Total existing-home sales, including single-family and condo, increased 4.7 percent to a seasonally adjusted annual rate of 4.57 million in the first quarter from a downwardly revised 4.37 million in the fourth quarter, and were 5.3 percent above the 4.34 million level during the first quarter of 2011 when sales spiked.
“This is the highest first quarter sales pace since 2007,” Yun says. “With strong market fundamentals, total home sales this year should rise 7 to 10 percent.”
NAR President Moe Veissi believes there are more opportunities in today’s market. “Historically favorable housing affordability conditions are making it easier for buyers to enter the market despite the unnecessarily tight credit conditions,” he says. “Housing supply and demand are roughly balanced with overall housing supply at the lowest level in six years, putting sellers on an even footing with buyers in most markets.”

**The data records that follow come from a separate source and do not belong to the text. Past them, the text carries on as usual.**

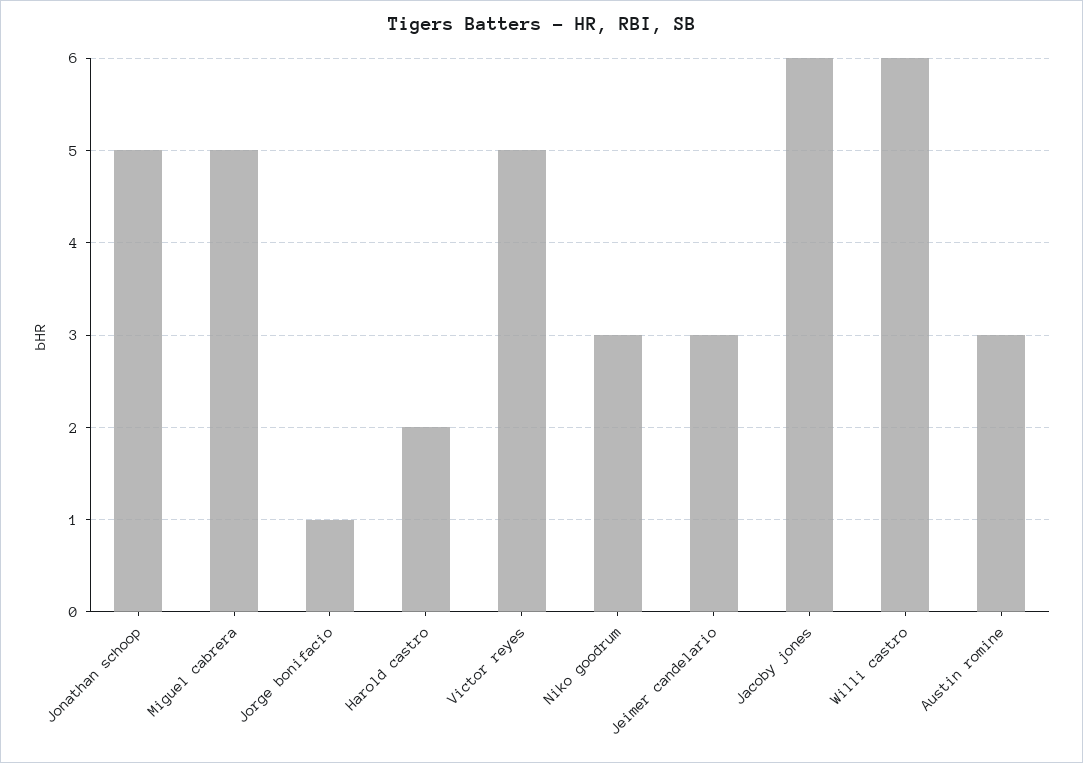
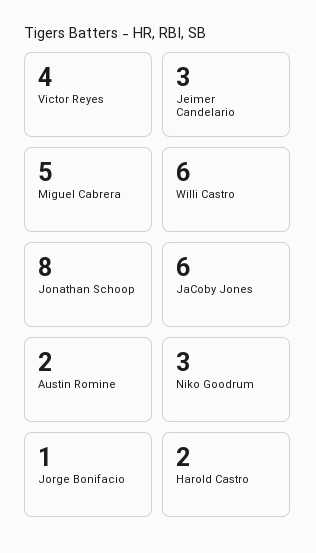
Jonathan schoop: 5 -> 8
Victor reyes: 5 -> 4
Austin romine: 3 -> 2

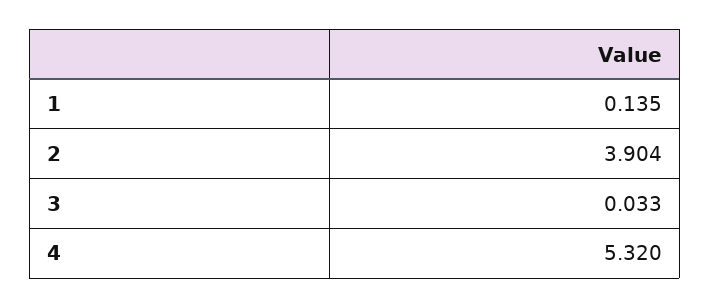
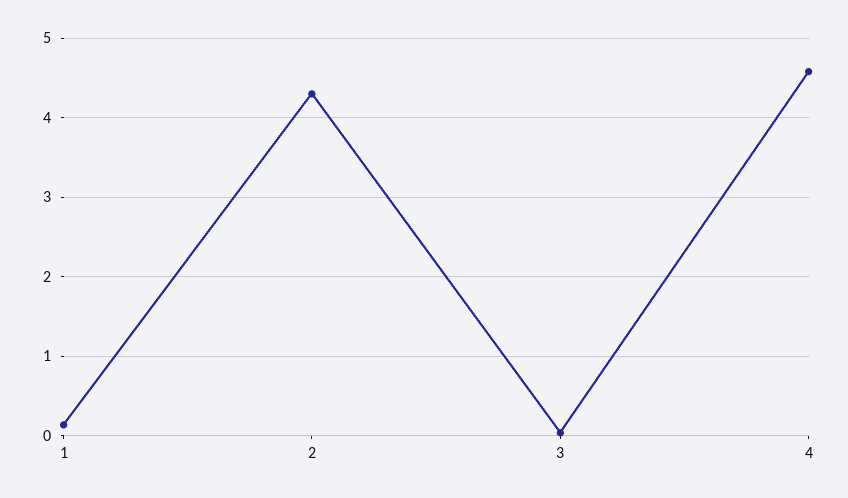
2: 3.904 -> 4.3
4: 5.32 -> 4.6

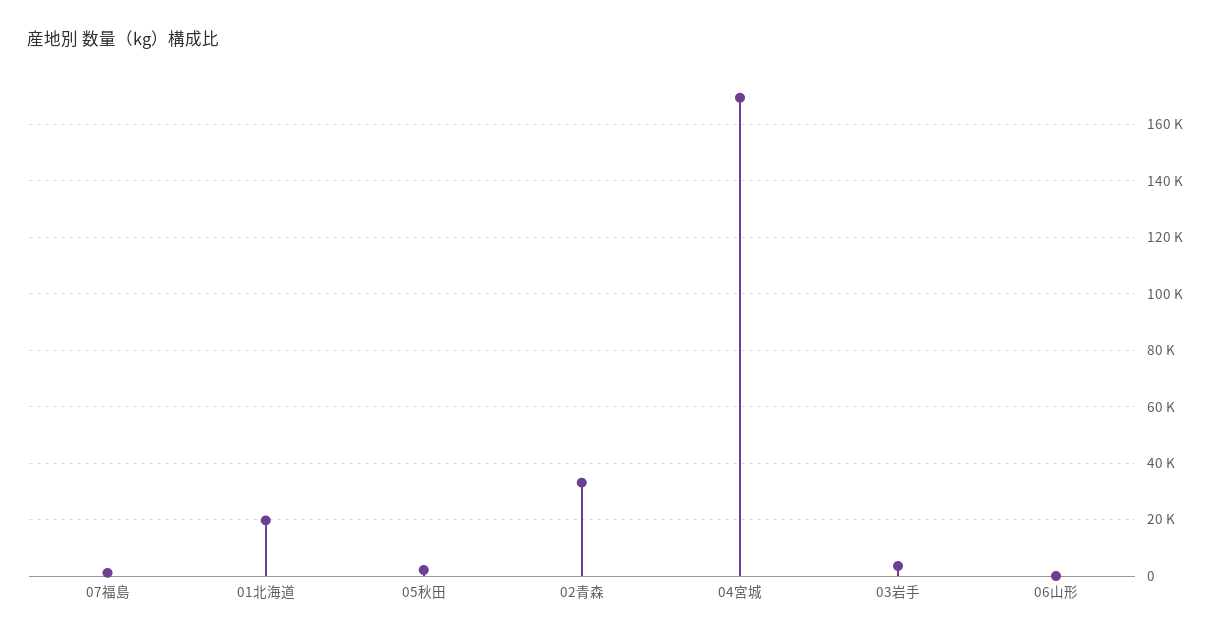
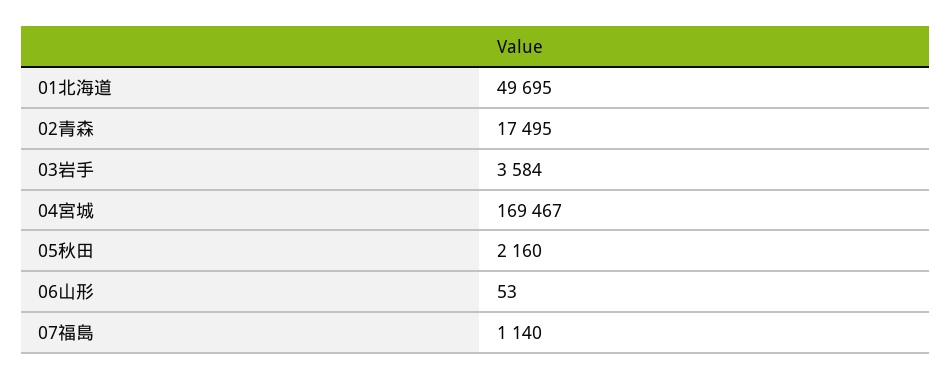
01北海道: 20000 -> 49695
02青森: 32500 -> 17495

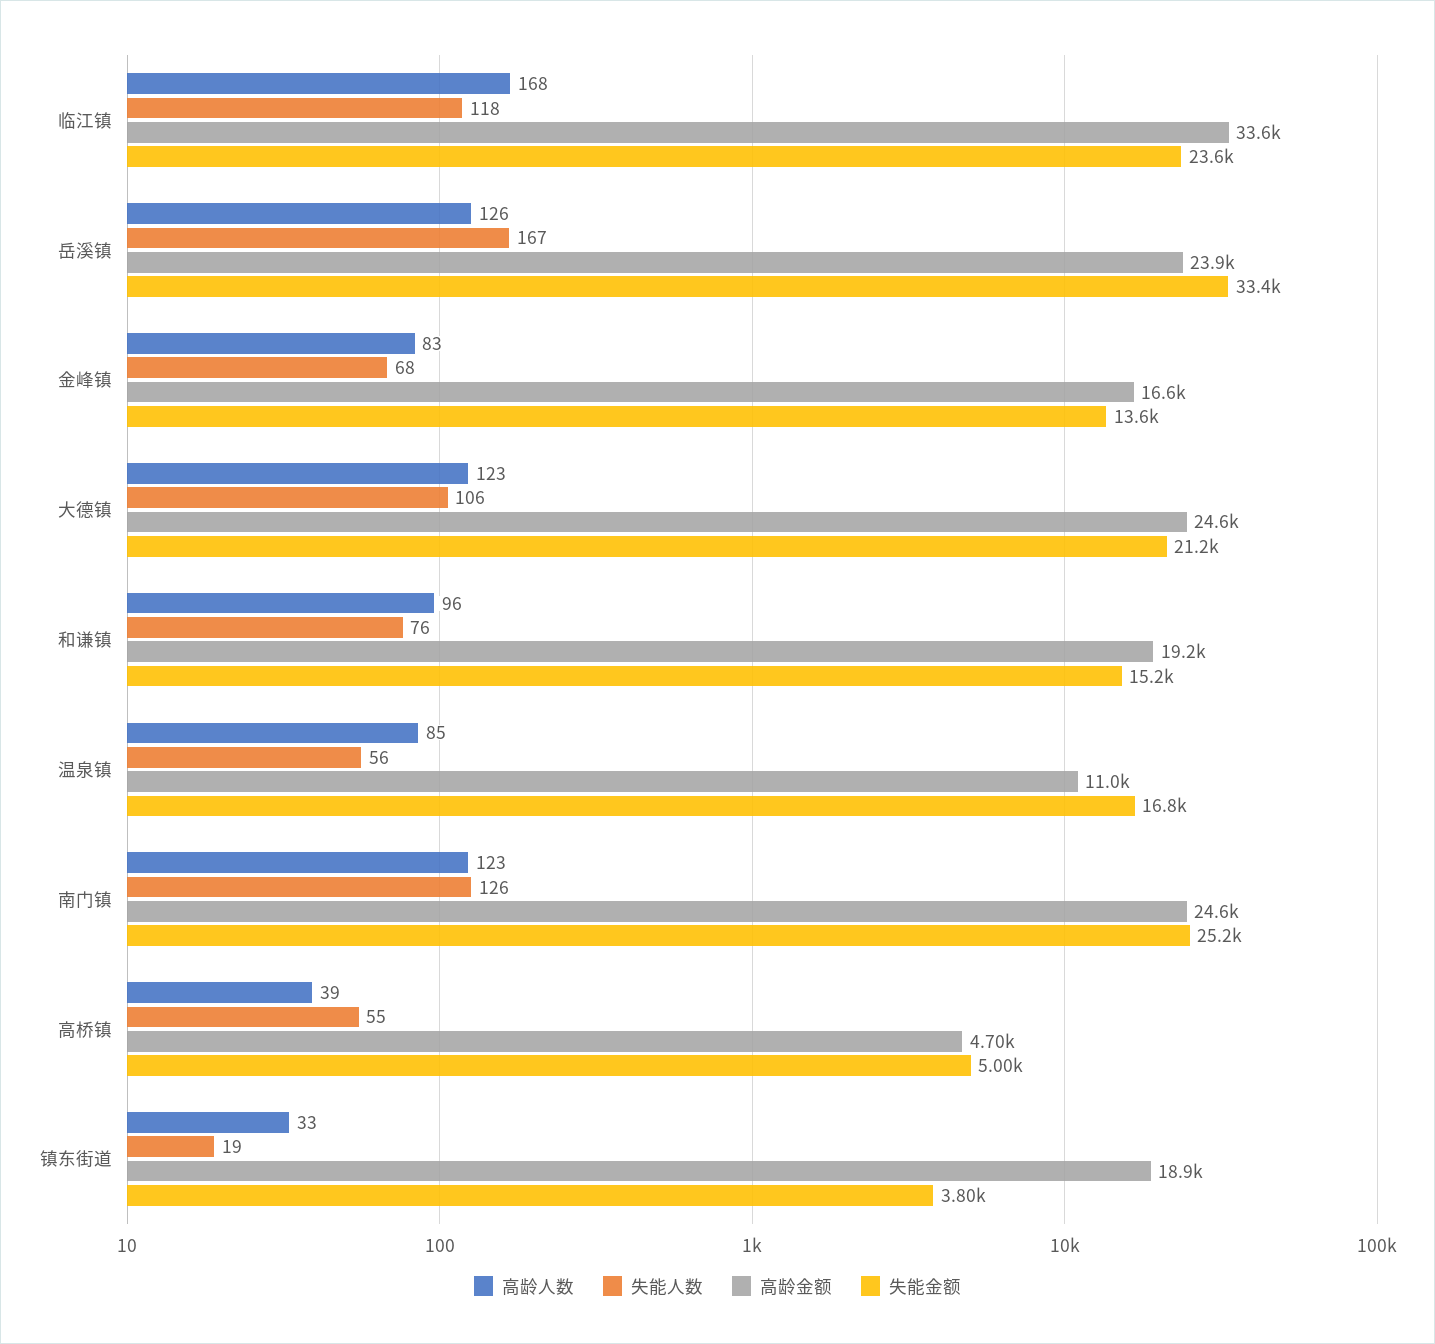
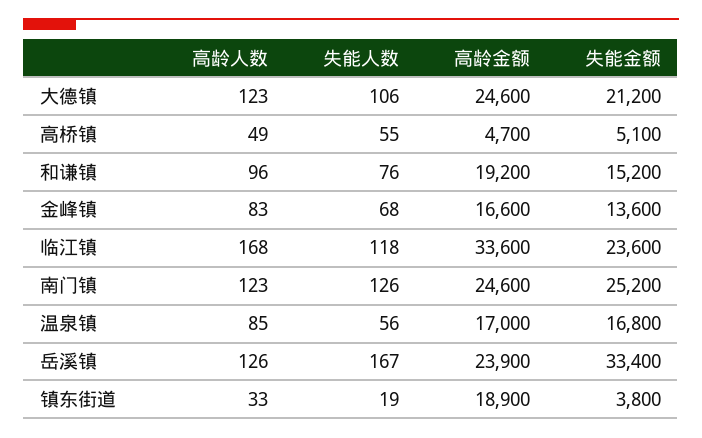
高龄金额, 温泉镇: 11000 -> 17000
高龄人数, 高桥镇: 39 -> 49
失能金额, 高桥镇: 5000 -> 5100

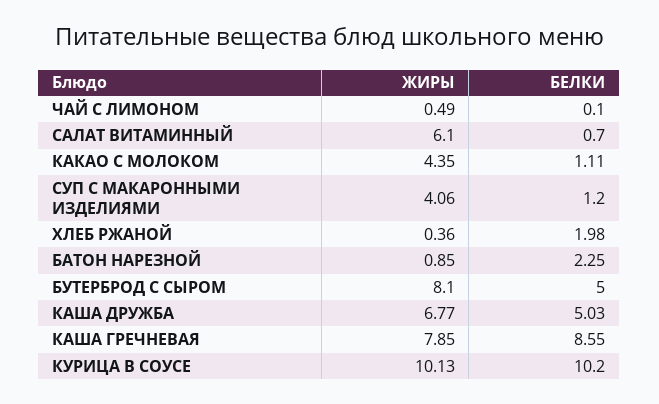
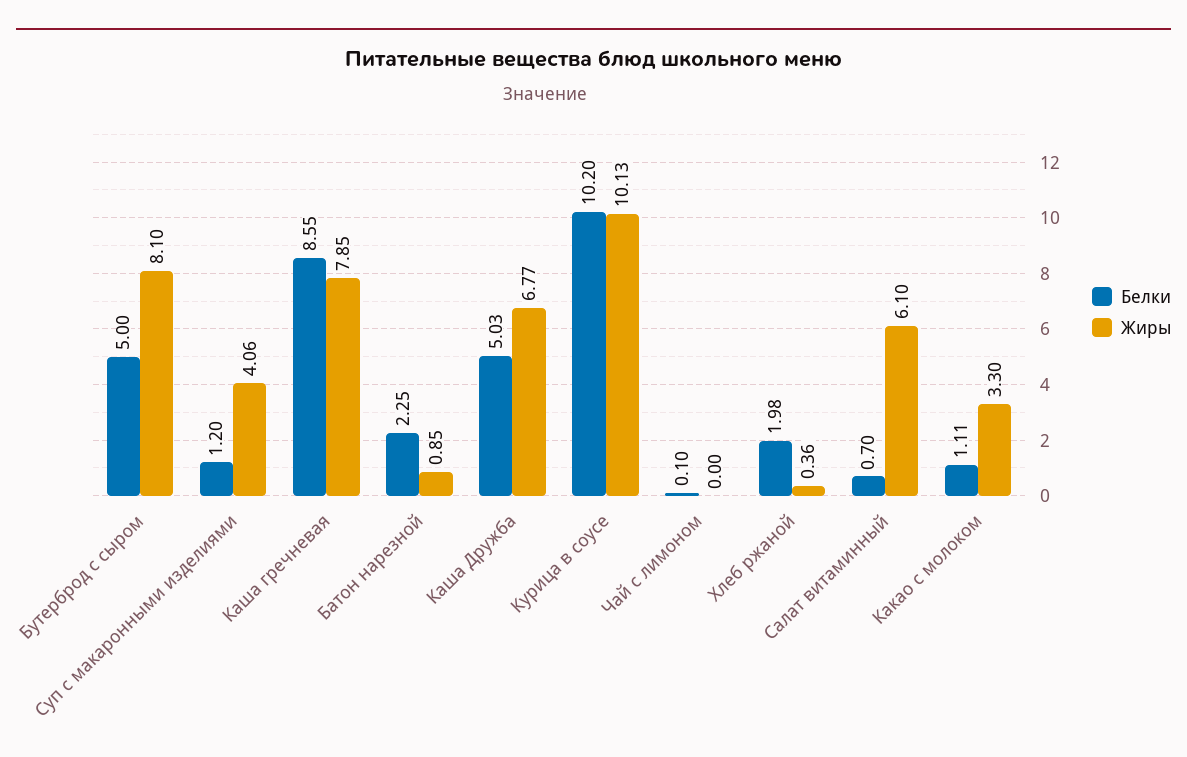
ЖИРЫ, ЧАЙ С ЛИМОНОМ: 0.49 -> 0
ЖИРЫ, КАКАО С МОЛОКОМ: 4.35 -> 3.3

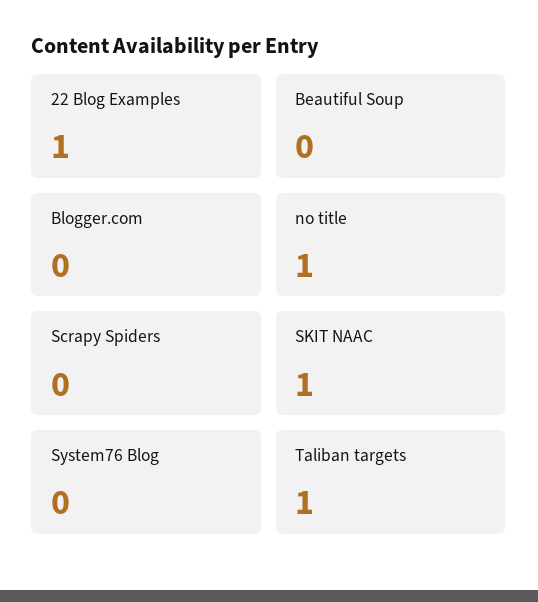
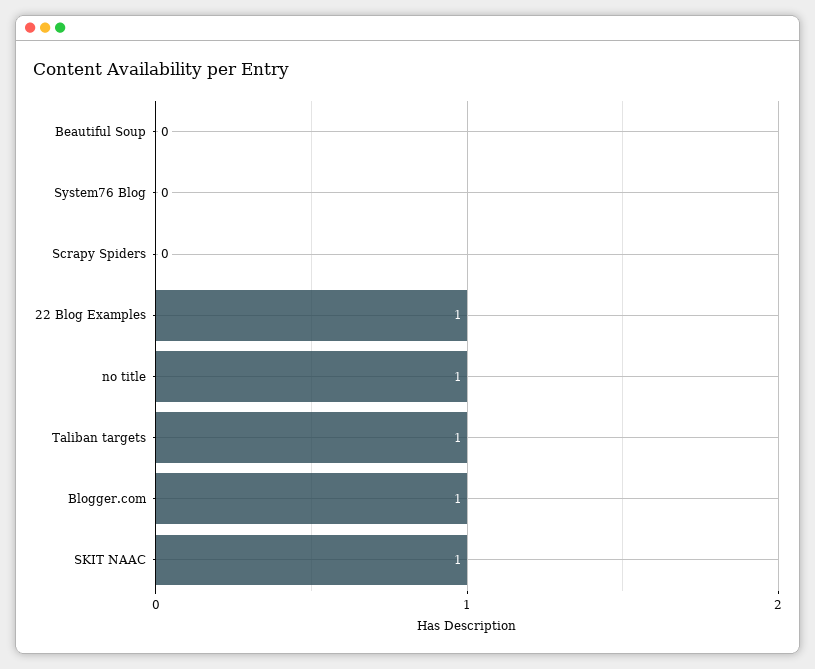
Blogger.com: 0 -> 1

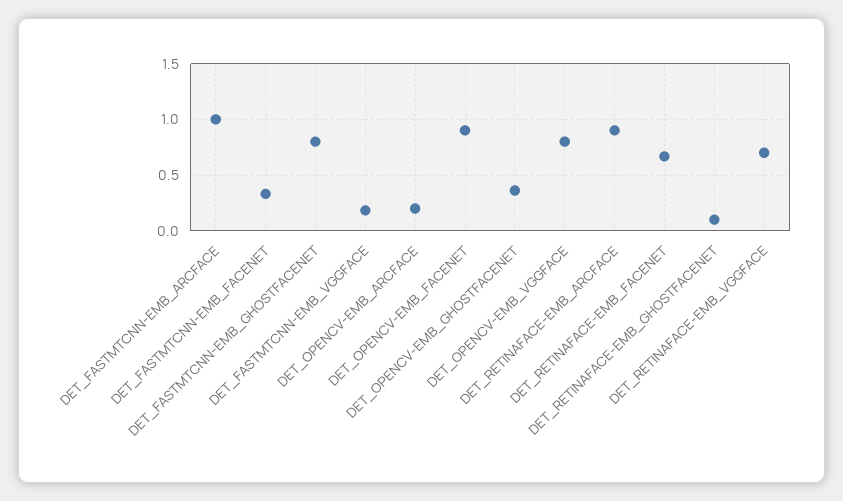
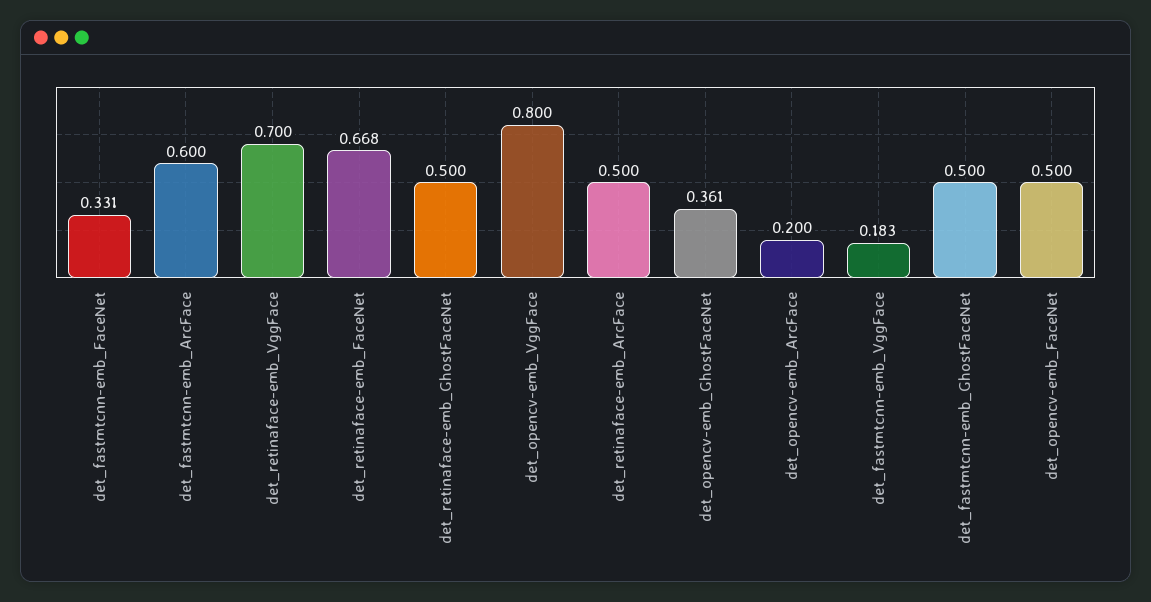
DET_FASTMTCNN-EMB_ARCFACE: 1 -> 0.6
DET_FASTMTCNN-EMB_GHOSTFACENET: 0.8 -> 0.5
DET_OPENCV-EMB_FACENET: 0.9 -> 0.5
DET_RETINAFACE-EMB_ARCFACE: 0.9 -> 0.5
DET_RETINAFACE-EMB_GHOSTFACENET: 0.1 -> 0.5

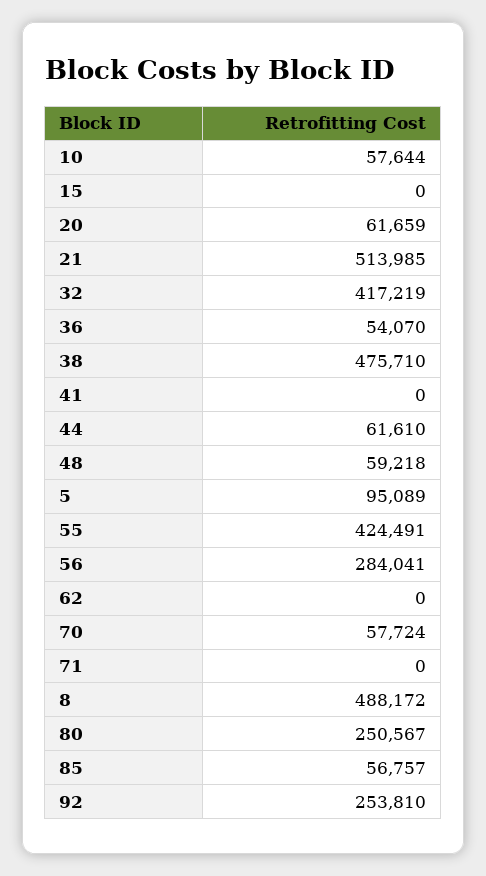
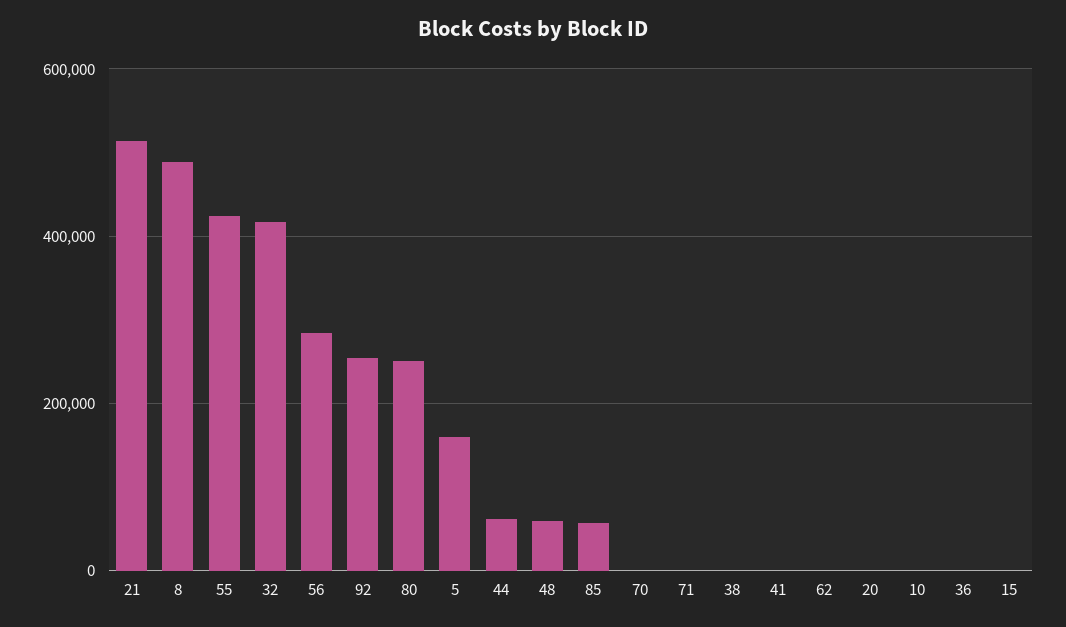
10: 57644 -> 0
20: 61659 -> 0
36: 54070 -> 0
38: 475710 -> 0
5: 95089 -> 160000
70: 57724 -> 0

Included with this report is a new breakout on qualifying incomes to purchase a median-priced existing single-family home on a metropolitan area basis, assuming downpayments of 5 percent, 10 percent or 20 percent, and an interest rate of 4 percent with 25 percent of gross income devoted to mortgage principal and interest.
“Qualifying incomes are well below median incomes in most of the country, which means home buyers generally can stay well within their means,” Yun says. “For example, a buyer in Indianapolis making a 10 percent downpayment would need an annual income of $24,000 to purchase a median-priced home, while in Seattle it would be $55,300. For now, buyers are facing an extraordinarily advantageous situation if they can obtain a mortgage.”
The national median family income was $61,000 in the first quarter. However, to purchase a home at the national median price, a buyer making a 5 percent downpayment would only need a $34,700 income. With a 10 percent downpayment the required income would be $32,900, while with 20 percent down, the income drops to $29,300.
First-time buyers purchased 33 percent of homes in the first quarter, unchanged from the fourth quarter; they were 32 percent in the first quarter of 2011.
The share of all-cash home purchases in the first quarter was 32 percent, up from 29 percent in the fourth quarter; they were 33 percent in the first quarter of 2011. Investors, drawn by bargain prices and who make up the bulk of cash purchasers, accounted for 22 percent of all transactions in the first quarter, up from 19 percent in the fourth quarter; they were 21 percent a year ago.
In the condo sector, metro area condominium and cooperative prices—covering changes in 52 metro areas—showed the national median existing-condo price was $157,200 in the first quarter, which is up 3.4 percent from the first quarter of 2011. Eighteen metros showed increases in their median condo price from a year ago and 34 areas had declines.
Regionally, existing-home sales in the Northeast jumped 8.6 percent in the first quarter and are 6.6 percent above the first quarter of 2011. The median existing single-family home price in the Northeast declined 3.2 percent to $226,300 in the first quarter from a year ago.
In the Midwest, existing-home sales rose 5.5 percent in the first quarter and are 11.7 percent higher than a year ago. The median existing single-family home price in the Midwest increased 0.8 percent to $125,300 in the first quarter from the same quarter in 2011.
Existing-home sales in the South increased 2.1 percent in the first quarter and are 4.1 percent above the first quarter in 2011. The median existing single-family home price in the South rose 1.2 percent to $143,600 in the first quarter from a year earlier.
Existing-home sales in the West rose 5.9 percent in the first quarter and are 1.4 percent higher than a year ago. The median existing single-family home price in the West slipped 0.9 percent to $196,200 in the first quarter from the first quarter of 2011.